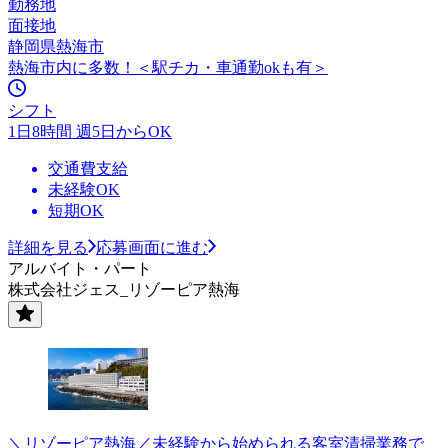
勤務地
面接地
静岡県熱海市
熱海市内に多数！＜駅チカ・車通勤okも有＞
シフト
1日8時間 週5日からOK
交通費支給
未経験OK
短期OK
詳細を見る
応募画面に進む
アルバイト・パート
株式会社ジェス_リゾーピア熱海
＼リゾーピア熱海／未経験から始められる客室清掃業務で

▶ _To-do item_
Put the lines of the items above into a Markdown table with the columns "Row" and "Text line," numbering each row and omitting blank lines. Leave the pictures out of the table.

▶ _Answer to the problem_
| Row | Text line |
|---|---|
| 1 | 勤務地 |
| 2 | 面接地 |
| 3 | 静岡県熱海市 |
| 4 | 熱海市内に多数！＜駅チカ・車通勤okも有＞ |
| 5 | シフト |
| 6 | 1日8時間 週5日からOK |
| 7 | 交通費支給 |
| 8 | 未経験OK |
| 9 | 短期OK |
| 10 | 詳細を見る |
| 11 | 応募画面に進む |
| 12 | アルバイト・パート |
| 13 | 株式会社ジェス_リゾーピア熱海 |
| 14 | ＼リゾーピア熱海／未経験から始められる客室清掃業務で |